** Requirement **
Render every line of the records below as a JSON list of strings, one string per line, with blank lines left out.

(Dataset records)
>> BEGIN
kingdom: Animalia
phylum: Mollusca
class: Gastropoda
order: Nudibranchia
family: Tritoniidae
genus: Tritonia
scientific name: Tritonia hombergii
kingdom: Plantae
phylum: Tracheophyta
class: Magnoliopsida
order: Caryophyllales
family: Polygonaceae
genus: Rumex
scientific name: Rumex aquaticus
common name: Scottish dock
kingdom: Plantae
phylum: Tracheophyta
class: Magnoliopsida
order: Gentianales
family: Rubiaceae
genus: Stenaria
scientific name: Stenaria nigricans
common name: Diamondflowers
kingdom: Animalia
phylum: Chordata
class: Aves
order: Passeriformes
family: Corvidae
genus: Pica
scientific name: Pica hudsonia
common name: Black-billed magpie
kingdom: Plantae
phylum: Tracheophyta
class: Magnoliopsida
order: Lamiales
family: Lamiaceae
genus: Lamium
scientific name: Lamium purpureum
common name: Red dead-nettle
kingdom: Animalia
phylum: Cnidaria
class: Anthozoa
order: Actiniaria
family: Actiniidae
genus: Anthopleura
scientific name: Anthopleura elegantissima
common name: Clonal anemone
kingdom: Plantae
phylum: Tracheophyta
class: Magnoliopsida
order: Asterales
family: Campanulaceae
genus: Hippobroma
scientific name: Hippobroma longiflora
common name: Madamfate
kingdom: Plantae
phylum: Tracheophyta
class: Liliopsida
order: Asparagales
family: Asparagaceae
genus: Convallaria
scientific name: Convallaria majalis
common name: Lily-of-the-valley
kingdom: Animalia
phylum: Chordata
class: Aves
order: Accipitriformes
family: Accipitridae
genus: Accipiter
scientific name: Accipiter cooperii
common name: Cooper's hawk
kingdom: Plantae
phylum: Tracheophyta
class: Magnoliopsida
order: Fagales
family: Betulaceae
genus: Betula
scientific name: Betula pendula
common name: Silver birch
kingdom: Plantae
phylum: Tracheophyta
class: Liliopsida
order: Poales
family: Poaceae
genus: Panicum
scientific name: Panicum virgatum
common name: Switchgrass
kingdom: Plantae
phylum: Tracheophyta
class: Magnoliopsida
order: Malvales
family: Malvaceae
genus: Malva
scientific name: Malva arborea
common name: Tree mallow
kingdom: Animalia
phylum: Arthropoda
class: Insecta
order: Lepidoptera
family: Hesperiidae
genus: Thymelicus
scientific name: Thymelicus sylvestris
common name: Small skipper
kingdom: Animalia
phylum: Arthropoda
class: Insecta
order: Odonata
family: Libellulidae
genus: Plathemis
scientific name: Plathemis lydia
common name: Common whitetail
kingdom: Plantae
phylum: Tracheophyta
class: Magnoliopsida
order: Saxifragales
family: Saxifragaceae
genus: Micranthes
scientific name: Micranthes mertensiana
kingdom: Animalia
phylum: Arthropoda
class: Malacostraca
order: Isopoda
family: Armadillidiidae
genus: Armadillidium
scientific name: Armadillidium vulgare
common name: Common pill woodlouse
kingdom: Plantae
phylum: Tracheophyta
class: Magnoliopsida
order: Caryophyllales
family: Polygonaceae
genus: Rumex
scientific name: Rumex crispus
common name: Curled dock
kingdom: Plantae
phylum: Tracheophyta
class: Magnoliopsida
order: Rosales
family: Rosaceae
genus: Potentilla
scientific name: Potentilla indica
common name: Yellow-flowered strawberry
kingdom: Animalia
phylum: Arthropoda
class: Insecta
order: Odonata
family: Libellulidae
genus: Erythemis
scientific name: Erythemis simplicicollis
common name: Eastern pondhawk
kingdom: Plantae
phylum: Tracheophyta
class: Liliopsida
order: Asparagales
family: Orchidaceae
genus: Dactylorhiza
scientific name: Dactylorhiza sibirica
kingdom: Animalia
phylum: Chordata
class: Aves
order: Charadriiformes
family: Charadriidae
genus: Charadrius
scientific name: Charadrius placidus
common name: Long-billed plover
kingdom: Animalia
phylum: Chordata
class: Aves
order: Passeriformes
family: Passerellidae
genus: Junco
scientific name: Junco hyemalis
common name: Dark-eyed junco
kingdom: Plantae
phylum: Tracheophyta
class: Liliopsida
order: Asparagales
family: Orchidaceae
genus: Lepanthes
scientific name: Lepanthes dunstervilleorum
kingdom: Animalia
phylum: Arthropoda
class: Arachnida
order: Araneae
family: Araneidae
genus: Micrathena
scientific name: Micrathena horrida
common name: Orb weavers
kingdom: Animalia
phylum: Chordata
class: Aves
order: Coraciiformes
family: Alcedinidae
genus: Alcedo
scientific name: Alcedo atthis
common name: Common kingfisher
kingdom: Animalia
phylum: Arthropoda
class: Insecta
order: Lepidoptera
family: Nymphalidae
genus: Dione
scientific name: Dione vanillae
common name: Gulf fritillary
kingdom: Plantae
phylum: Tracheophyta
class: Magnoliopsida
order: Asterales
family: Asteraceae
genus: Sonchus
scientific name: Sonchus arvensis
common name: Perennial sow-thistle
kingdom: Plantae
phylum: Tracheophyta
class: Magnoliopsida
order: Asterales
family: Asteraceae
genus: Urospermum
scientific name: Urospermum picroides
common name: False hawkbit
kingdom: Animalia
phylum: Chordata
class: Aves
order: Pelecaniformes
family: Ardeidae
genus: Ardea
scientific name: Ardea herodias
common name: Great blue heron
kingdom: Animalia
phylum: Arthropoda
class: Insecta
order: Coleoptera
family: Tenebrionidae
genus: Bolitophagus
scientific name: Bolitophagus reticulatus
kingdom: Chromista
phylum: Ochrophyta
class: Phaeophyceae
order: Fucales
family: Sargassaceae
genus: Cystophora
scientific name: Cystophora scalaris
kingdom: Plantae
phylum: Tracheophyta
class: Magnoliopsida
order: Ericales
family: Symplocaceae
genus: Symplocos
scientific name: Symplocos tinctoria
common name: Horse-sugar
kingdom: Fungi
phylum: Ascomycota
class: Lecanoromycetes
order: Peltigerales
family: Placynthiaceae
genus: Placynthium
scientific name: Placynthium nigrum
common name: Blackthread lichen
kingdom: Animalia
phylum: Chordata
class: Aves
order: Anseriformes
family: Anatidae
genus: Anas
>> END
** Response to the exercise **
[
  "kingdom: Animalia",
  "phylum: Mollusca",
  "class: Gastropoda",
  "order: Nudibranchia",
  "family: Tritoniidae",
  "genus: Tritonia",
  "scientific name: Tritonia hombergii",
  "kingdom: Plantae",
  "phylum: Tracheophyta",
  "class: Magnoliopsida",
  "order: Caryophyllales",
  "family: Polygonaceae",
  "genus: Rumex",
  "scientific name: Rumex aquaticus",
  "common name: Scottish dock",
  "kingdom: Plantae",
  "phylum: Tracheophyta",
  "class: Magnoliopsida",
  "order: Gentianales",
  "family: Rubiaceae",
  "genus: Stenaria",
  "scientific name: Stenaria nigricans",
  "common name: Diamondflowers",
  "kingdom: Animalia",
  "phylum: Chordata",
  "class: Aves",
  "order: Passeriformes",
  "family: Corvidae",
  "genus: Pica",
  "scientific name: Pica hudsonia",
  "common name: Black-billed magpie",
  "kingdom: Plantae",
  "phylum: Tracheophyta",
  "class: Magnoliopsida",
  "order: Lamiales",
  "family: Lamiaceae",
  "genus: Lamium",
  "scientific name: Lamium purpureum",
  "common name: Red dead-nettle",
  "kingdom: Animalia",
  "phylum: Cnidaria",
  "class: Anthozoa",
  "order: Actiniaria",
  "family: Actiniidae",
  "genus: Anthopleura",
  "scientific name: Anthopleura elegantissima",
  "common name: Clonal anemone",
  "kingdom: Plantae",
  "phylum: Tracheophyta",
  "class: Magnoliopsida",
  "order: Asterales",
  "family: Campanulaceae",
  "genus: Hippobroma",
  "scientific name: Hippobroma longiflora",
  "common name: Madamfate",
  "kingdom: Plantae",
  "phylum: Tracheophyta",
  "class: Liliopsida",
  "order: Asparagales",
  "family: Asparagaceae",
  "genus: Convallaria",
  "scientific name: Convallaria majalis",
  "common name: Lily-of-the-valley",
  "kingdom: Animalia",
  "phylum: Chordata",
  "class: Aves",
  "order: Accipitriformes",
  "family: Accipitridae",
  "genus: Accipiter",
  "scientific name: Accipiter cooperii",
  "common name: Cooper's hawk",
  "kingdom: Plantae",
  "phylum: Tracheophyta",
  "class: Magnoliopsida",
  "order: Fagales",
  "family: Betulaceae",
  "genus: Betula",
  "scientific name: Betula pendula",
  "common name: Silver birch",
  "kingdom: Plantae",
  "phylum: Tracheophyta",
  "class: Liliopsida",
  "order: Poales",
  "family: Poaceae",
  "genus: Panicum",
  "scientific name: Panicum virgatum",
  "common name: Switchgrass",
  "kingdom: Plantae",
  "phylum: Tracheophyta",
  "class: Magnoliopsida",
  "order: Malvales",
  "family: Malvaceae",
  "genus: Malva",
  "scientific name: Malva arborea",
  "common name: Tree mallow",
  "kingdom: Animalia",
  "phylum: Arthropoda",
  "class: Insecta",
  "order: Lepidoptera",
  "family: Hesperiidae",
  "genus: Thymelicus",
  "scientific name: Thymelicus sylvestris",
  "common name: Small skipper",
  "kingdom: Animalia",
  "phylum: Arthropoda",
  "class: Insecta",
  "order: Odonata",
  "family: Libellulidae",
  "genus: Plathemis",
  "scientific name: Plathemis lydia",
  "common name: Common whitetail",
  "kingdom: Plantae",
  "phylum: Tracheophyta",
  "class: Magnoliopsida",
  "order: Saxifragales",
  "family: Saxifragaceae",
  "genus: Micranthes",
  "scientific name: Micranthes mertensiana",
  "kingdom: Animalia",
  "phylum: Arthropoda",
  "class: Malacostraca",
  "order: Isopoda",
  "family: Armadillidiidae",
  "genus: Armadillidium",
  "scientific name: Armadillidium vulgare",
  "common name: Common pill woodlouse",
  "kingdom: Plantae",
  "phylum: Tracheophyta",
  "class: Magnoliopsida",
  "order: Caryophyllales",
  "family: Polygonaceae",
  "genus: Rumex",
  "scientific name: Rumex crispus",
  "common name: Curled dock",
  "kingdom: Plantae",
  "phylum: Tracheophyta",
  "class: Magnoliopsida",
  "order: Rosales",
  "family: Rosaceae",
  "genus: Potentilla",
  "scientific name: Potentilla indica",
  "common name: Yellow-flowered strawberry",
  "kingdom: Animalia",
  "phylum: Arthropoda",
  "class: Insecta",
  "order: Odonata",
  "family: Libellulidae",
  "genus: Erythemis",
  "scientific name: Erythemis simplicicollis",
  "common name: Eastern pondhawk",
  "kingdom: Plantae",
  "phylum: Tracheophyta",
  "class: Liliopsida",
  "order: Asparagales",
  "family: Orchidaceae",
  "genus: Dactylorhiza",
  "scientific name: Dactylorhiza sibirica",
  "kingdom: Animalia",
  "phylum: Chordata",
  "class: Aves",
  "order: Charadriiformes",
  "family: Charadriidae",
  "genus: Charadrius",
  "scientific name: Charadrius placidus",
  "common name: Long-billed plover",
  "kingdom: Animalia",
  "phylum: Chordata",
  "class: Aves",
  "order: Passeriformes",
  "family: Passerellidae",
  "genus: Junco",
  "scientific name: Junco hyemalis",
  "common name: Dark-eyed junco",
  "kingdom: Plantae",
  "phylum: Tracheophyta",
  "class: Liliopsida",
  "order: Asparagales",
  "family: Orchidaceae",
  "genus: Lepanthes",
  "scientific name: Lepanthes dunstervilleorum",
  "kingdom: Animalia",
  "phylum: Arthropoda",
  "class: Arachnida",
  "order: Araneae",
  "family: Araneidae",
  "genus: Micrathena",
  "scientific name: Micrathena horrida",
  "common name: Orb weavers",
  "kingdom: Animalia",
  "phylum: Chordata",
  "class: Aves",
  "order: Coraciiformes",
  "family: Alcedinidae",
  "genus: Alcedo",
  "scientific name: Alcedo atthis",
  "common name: Common kingfisher",
  "kingdom: Animalia",
  "phylum: Arthropoda",
  "class: Insecta",
  "order: Lepidoptera",
  "family: Nymphalidae",
  "genus: Dione",
  "scientific name: Dione vanillae",
  "common name: Gulf fritillary",
  "kingdom: Plantae",
  "phylum: Tracheophyta",
  "class: Magnoliopsida",
  "order: Asterales",
  "family: Asteraceae",
  "genus: Sonchus",
  "scientific name: Sonchus arvensis",
  "common name: Perennial sow-thistle",
  "kingdom: Plantae",
  "phylum: Tracheophyta",
  "class: Magnoliopsida",
  "order: Asterales",
  "family: Asteraceae",
  "genus: Urospermum",
  "scientific name: Urospermum picroides",
  "common name: False hawkbit",
  "kingdom: Animalia",
  "phylum: Chordata",
  "class: Aves",
  "order: Pelecaniformes",
  "family: Ardeidae",
  "genus: Ardea",
  "scientific name: Ardea herodias",
  "common name: Great blue heron",
  "kingdom: Animalia",
  "phylum: Arthropoda",
  "class: Insecta",
  "order: Coleoptera",
  "family: Tenebrionidae",
  "genus: Bolitophagus",
  "scientific name: Bolitophagus reticulatus",
  "kingdom: Chromista",
  "phylum: Ochrophyta",
  "class: Phaeophyceae",
  "order: Fucales",
  "family: Sargassaceae",
  "genus: Cystophora",
  "scientific name: Cystophora scalaris",
  "kingdom: Plantae",
  "phylum: Tracheophyta",
  "class: Magnoliopsida",
  "order: Ericales",
  "family: Symplocaceae",
  "genus: Symplocos",
  "scientific name: Symplocos tinctoria",
  "common name: Horse-sugar",
  "kingdom: Fungi",
  "phylum: Ascomycota",
  "class: Lecanoromycetes",
  "order: Peltigerales",
  "family: Placynthiaceae",
  "genus: Placynthium",
  "scientific name: Placynthium nigrum",
  "common name: Blackthread lichen",
  "kingdom: Animalia",
  "phylum: Chordata",
  "class: Aves",
  "order: Anseriformes",
  "family: Anatidae",
  "genus: Anas"
]